Numerous intricate physical processes, including star-disk interactions, magnetic fields, planet formation, and the migration of new planets, take place in the inner regions of protoplanetary discs. To study this region directly requires milliarcsecond angular resolution, beyond the diffraction limit of the world’s largest optical telescopes and even too small for the millimeter-wave interferometer ALMA.
In a new study, scientists used the first and only technology that is powerful enough to probe the circumstellar disks at such small scales. Their images and models revealed a more complex story of possibly moving structures and inner emissions, which raises more questions.
Astronomers from the University of Michigan presented the most detailed known images of the inner region of a planet-forming disk. The images show unexpected moving structures in the disk around a young, massive star called V1295 Aquilae. These structures do look more like dusty infrared donuts.
Furthermore, the images also confirm mysterious inner emissions reported in previous studies.
Located in the equatorial constellation of Aquila, the star V1295 Aquilae is six times more massive than the sun and 900 times more luminous.

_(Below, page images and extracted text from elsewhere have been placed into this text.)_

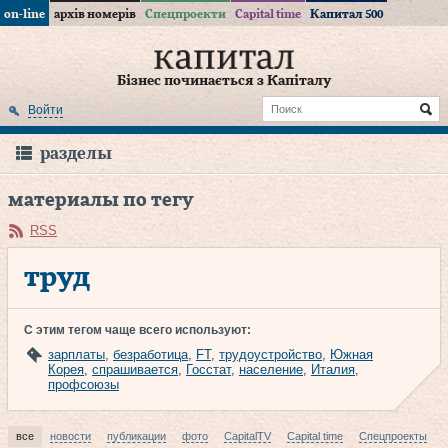
on-line
архів номерів
Спецпроекти
Capital time
Капитал 500
Бізнес починається з Капіталу
Войти
разделы
материалы по тегу
RSS
труд
С этим тегом чаще всего используют:
зарплаты
,
безработица
,
FT
,
трудоустройство
,
Южная
Корея
,
спрашивается
,
Госстат
,
население
,
Италия
,
профсоюзы
все
новости
публикации
фото
CapitalTV
Capital time
Спецпроекты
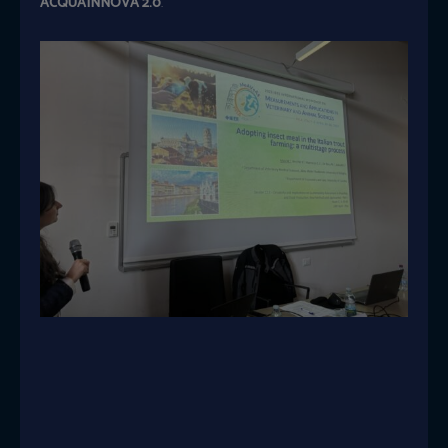
ACQUAINNOVA 2.0
.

Scientists noted, “We are demonstrating the power of interferometry (using two or more telescopes that work together) to perform cutting-edge science at a fraction of the price of space telescopes, which can’t compare with our 50 times better resolution.”
Until recently, astronomers could only image the outer disks using Hubble, ALMA, Keck, or VLT observatories, but the inner disk remained a mystery. Astronomers are now using interferometry to study protoplanetary disks.
“Interferometry works by combining the light from multiple telescopes that are arranged at a certain distance away from each other,” noted scientists.”
“We use the Center for High Angular Resolution Astronomy Array, the largest optical and infrared interferometer in the world. The CHARA Array consists of six one-meter telescopes arranged in a Y-formation which allows for a maximum resolving power equivalent to a single 331-meter diameter telescope. That’s bigger than The Big House—the U-M stadium.”
The “cavity” between where the dusty disc finishes and the star was thought not to be all that dark in earlier theories of inner disc emissions. It is already known that the hollow contains a transparent gas free of dust and does not emit infrared light.
Scientists noted, “The dust in the disk we see glows in infrared radiation because it is being heated by the star. At a certain temperature, the heat is too high for the dust to withstand, and it gets destroyed, so theoretically, we should not see any emission from the middle because the dust is destroyed. The fact that we do see light from the center prompts the question of what is creating the opacity that is giving off light.”